Eglantine
Lupor Denci
Eglantine Trotard venait de vomir son petit déjeuner. Elle était encore agenouillée la bave aux lèvres, accoudée à la lunette des toilettes quand la sonnette de la porte d'entrée se fit entendre. Il était 11h30 du matin et Églantine n'avait pas l'habitude de recevoir du monde si tôt. D'une délicate pichenette elle donna son envol à un résidu de viennoiserie qui était resté collé sous le bout de son nez et après s'être redressée emprunta gaillardement le long couloir qui allait l'emmener sur le perron de sa maison. Au sol une moquette moelleuse réconfortait ses petits pieds blancs et ronds, quand sur les murs les portraits de ses aïeux l'observaient: le vieil oncle Balthazar avec ses gros sourcils, ancien capitaine du génie d'un bataillon d'Afrique semblait systématiquement la rabrouer. Comme tous les jours elle feignit de l'ignorer en détournant son regard, puis posa sa main sur l'imposante poignée de cuivre de sa porte.
Un magnifique soleil blanc et pur éblouissait le jardin. En contre-jour un homme immense et hirsute avec une barbe foisonnante, large comme un buffet plongeait dans l'obscurité un petit homme qui se tenait devant lui et qui fixait Eglantine avec un oeil goguenard et lubrique.
"Bonjour messieurs..." Prononça mollement Eglantine.
"Bonjour madame!" Lança vivement le petit homme un peu énervé, "êtes vous Eglantine Trotard? ".
Le gros bonhomme respirait fortement avec ses narines et fit tréssaillir la jeune femme qui observait le presque nain qui se trouvait à ses pieds:"oui c'est moi monsieur, qu'avez-vous à m'annoncer?"
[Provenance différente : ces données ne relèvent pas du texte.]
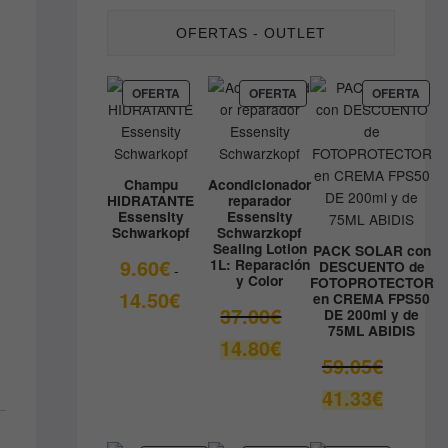
OFERTAS - OUTLET
PRODUCTO
PRODUCTO
PRO
OFERTA
OFERTA
OFERTA
EN
EN
EN
OFERTA
OFERTA
OFE
Champu
Acondicionador
HIDRATANTE
reparador
Essensity
Essensity
Schwarkopf
Schwarzkopf
Sealing Lotion
PACK SOLAR con
9.60
€
1L: Reparación
DESCUENTO de
-
y Color
FOTOPROTECTOR
Rango
14.50
€
en CREMA FPS50
El
37.00
€
DE 200ml y de
de
75ML ABIDIS
precio
precios:
El
14.80
€
original
desde
El
59.05
€
precio
era:
9.60€
precio
actual
El
41.33
€
37.00€.
hasta
original
es:
precio
14.50€
era:
14.80€.
actual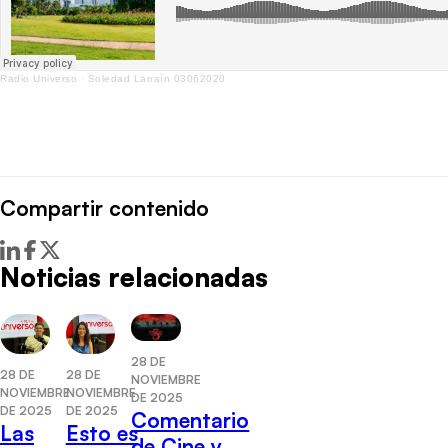
Radio Universo
·
Soledad Larraín 03062020
Compartir contenido
Noticias relacionadas
28 DE
28 DE
28 DE
NOVIEMBRE
NOVIEMBRE
NOVIEMBRE
DE 2025
DE 2025
DE 2025
Comentario
Las
Esto es
de Cine y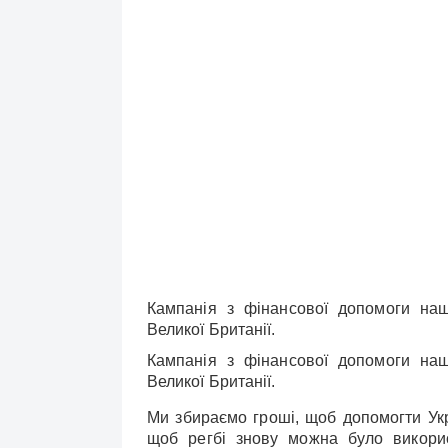
Кампанія з фінансової допомоги нашо
Великої Британії.
Кампанія з фінансової допомоги нашо
Великої Британії.
Ми збираємо гроші, щоб допомогти Укра
щоб регбі знову можна було викорис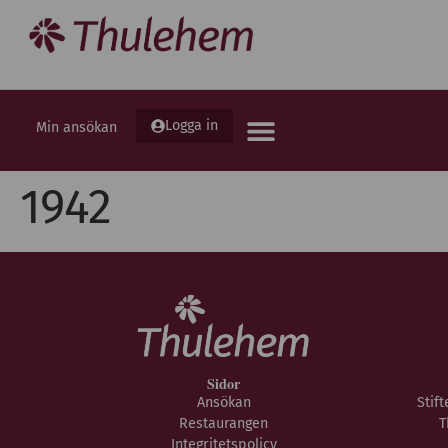
Logga in
Min ansökan
1942
Sidor
Ansökan
Stif
Restaurangen
T
Integritetspolicy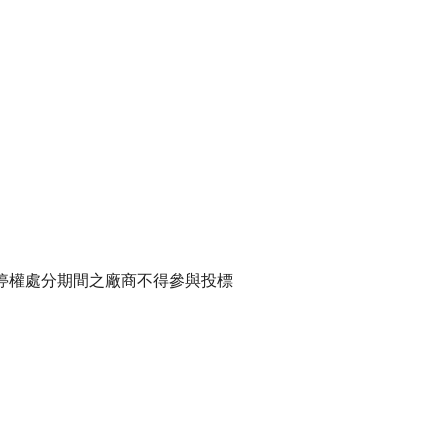
權處分期間之廠商不得參與投標 
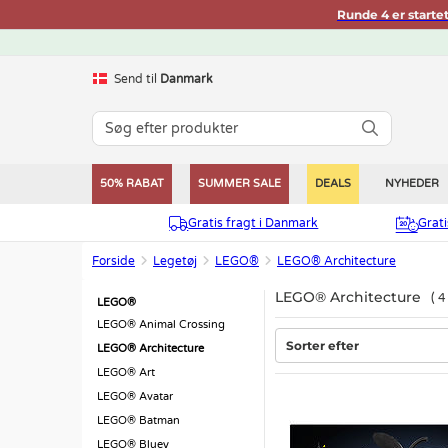
Runde 4 er starte
Send til
Danmark
50% RABAT
SUMMER SALE
DEALS
NYHEDER
Gratis fragt i Danmark
Grat
Forside
Legetøj
LEGO®
LEGO® Architecture
LEGO® Architecture
LEGO®
LEGO® Animal Crossing
Sorter efter
LEGO® Architecture
LEGO® Art
LEGO® Avatar
LEGO® Batman
LEGO® Bluey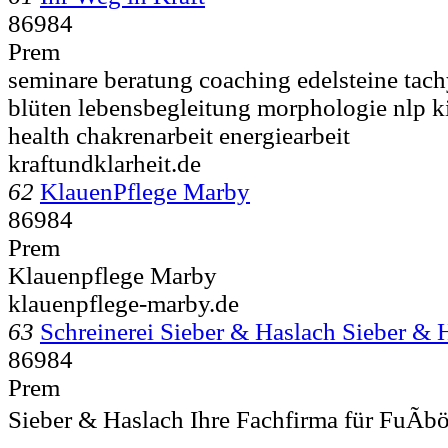
86984
Prem
seminare beratung coaching edelsteine tac
blüten lebensbegleitung morphologie nlp ki
health chakrenarbeit energiearbeit
kraftundklarheit.de
62
KlauenPflege Marby
86984
Prem
Klauenpflege Marby
klauenpflege-marby.de
63
Schreinerei Sieber & Haslach Sieber 
86984
Prem
Sieber & Haslach Ihre Fachfirma für FuÃ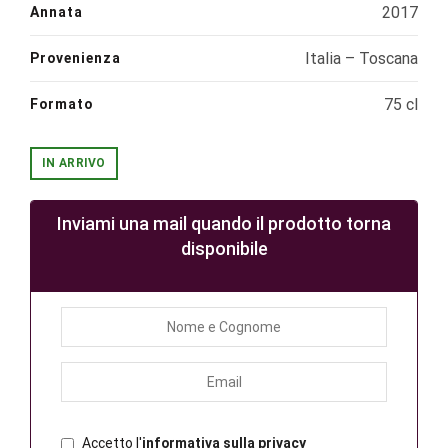
2017
Annata
Italia – Toscana
Provenienza
75 cl
Formato
IN ARRIVO
Inviami una mail quando il prodotto torna
disponibile
Accetto l'
informativa sulla privacy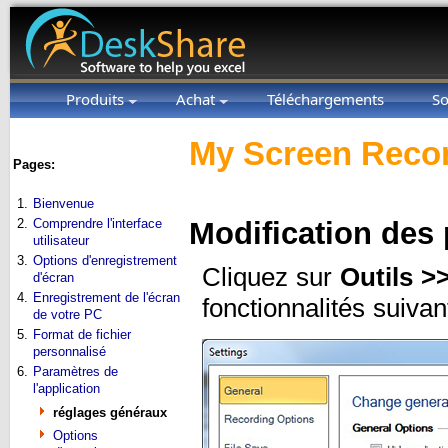
Produits
Achat
Téléchargements
So
My Screen Recor
Pages:
1.
Bienvenue
2.
Comprendre l'interface
Modification des
utilisateur
3.
Options d'enregistrement
Cliquez sur
Outils >
d'écran
4.
Enregistrement de l'écran
fonctionnalités suivan
de votre PC
5.
Format de fichier
personnalisé
6.
Paramètres de
l'application
réglages généraux
Options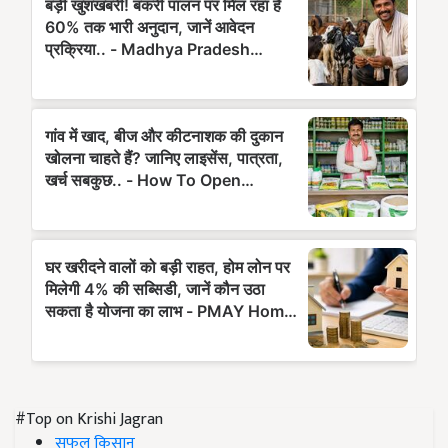
#Top on Krishi Jagran
सफल किसान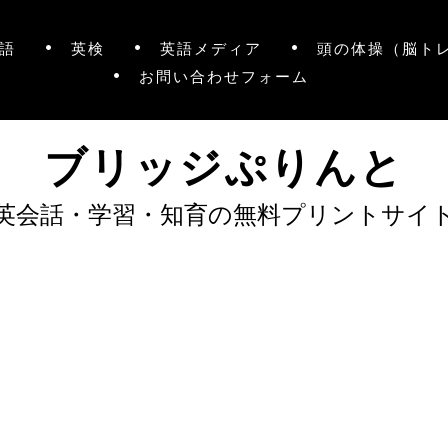
語
英検
英語メディア
頭の体操（脳ト
お問い合わせフォーム
ブリッジぷりんと
英会話・学習・知育の無料プリントサイ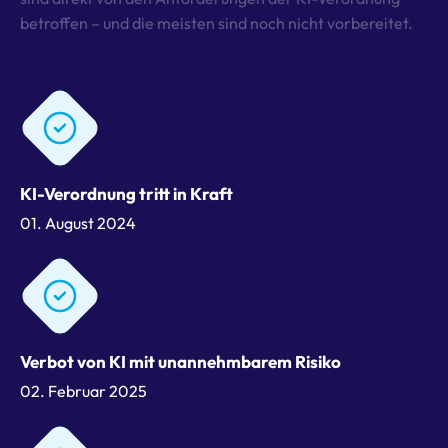
betroffen – und die meisten sind noch nicht vorbereitet.
KI-Verordnung tritt in Kraft
01. August 2024
Verbot von KI mit unannehmbarem Risiko
02. Februar 2025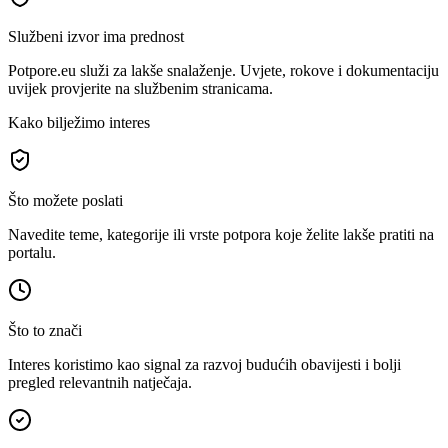
Službeni izvor ima prednost
Potpore.eu služi za lakše snalaženje. Uvjete, rokove i dokumentaciju
uvijek provjerite na službenim stranicama.
Kako bilježimo interes
Što možete poslati
Navedite teme, kategorije ili vrste potpora koje želite lakše pratiti na
portalu.
Što to znači
Interes koristimo kao signal za razvoj budućih obavijesti i bolji
pregled relevantnih natječaja.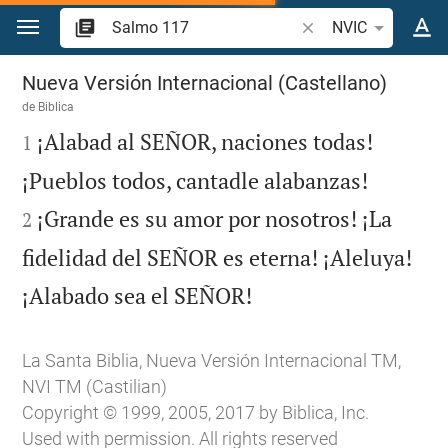
Ir a un contenido
Buscar versículo bíbl
NVIC
Salmo 117
Nueva Versión Internacional (Castellano)
de
Biblica

¡Alabad al SEÑOR, naciones todas!
1


¡Pueblos todos, cantadle alabanzas!
¡Grande es su amor por nosotros! ¡La
2
fidelidad del SEÑOR es eterna! ¡Aleluya!

¡Alabado sea el SEÑOR!
La Santa Biblia, Nueva Versión Internacional TM,
NVI TM (Castilian)
Copyright © 1999, 2005, 2017 by Biblica, Inc.
Used with permission. All rights reserved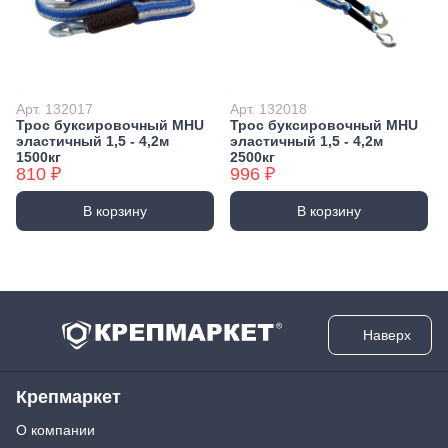
Арт. 132017
Арт. 132018
Трос буксировочный MHU
Трос буксировочный MHU
эластичный 1,5 - 4,2м
эластичный 1,5 - 4,2м
1500кг
2500кг
810 ₽
996 ₽
В корзину
В корзину
Наверх
Крепмаркет
О компании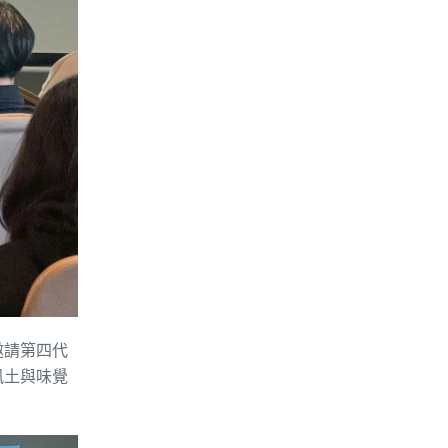
邀請第四代
風土與味覺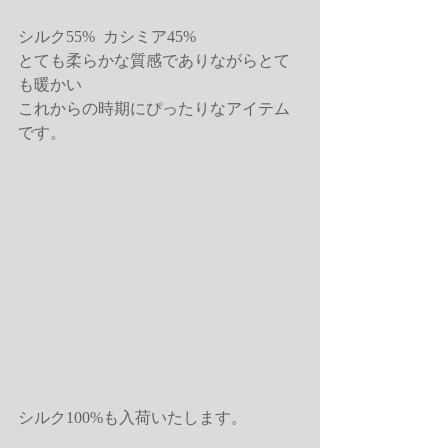
シルク55%  カシミア45%
とても柔らかな質感でありながらとて
も暖かい
これからの時期にぴったりなアイテム
です。
シルク100%も入荷いたします。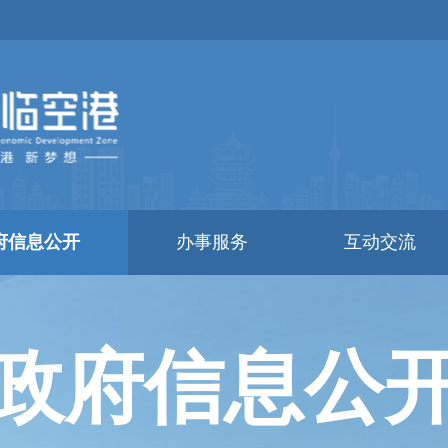
府信息公开
办事服务
互动交流
政府信息公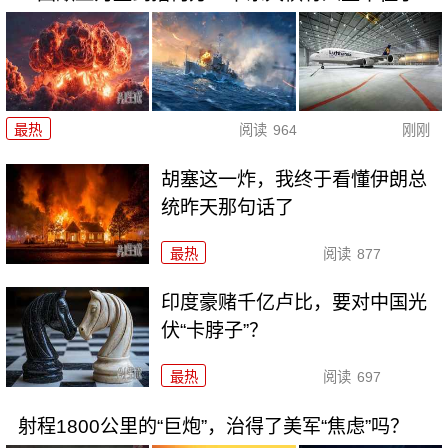
最热
阅读
964
刚刚
胡塞这一炸，我终于看懂伊朗总
统昨天那句话了
最热
阅读
877
印度豪赌千亿卢比，要对中国光
伏“卡脖子”？
最热
阅读
697
射程1800公里的“巨炮”，治得了美军“焦虑”吗？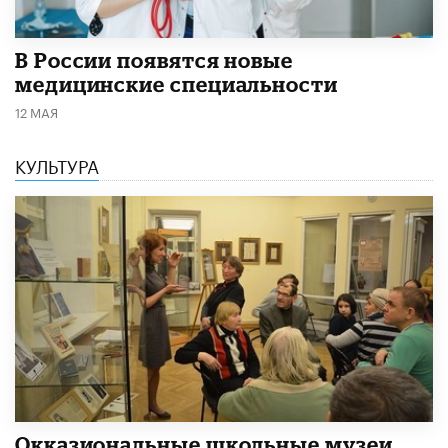
В России появятся новые
медицинские специальности
12 МАЯ
КУЛЬТУРА
​Окказиональные школьные музеи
"Je suis monsieur Lampoule du ministère de la famille et de l'enfance et...", levant les bras en fixant le ciel il ajouta " le monsieur qui se trouve derrière moi est Julius Trotard, votre cousin germain, qui vous vient tout droit du Gabon. Je n'ai plus qu'à vous laisser et vous souhaiter de chaleureuses retrouvailles, la famille c'est important!"
Le petit fonctionnaire aussitôt son dernier mot prononcé tourna les talons, contourna Julius puis traversa le jardin et disparu derrière une haie de troènes.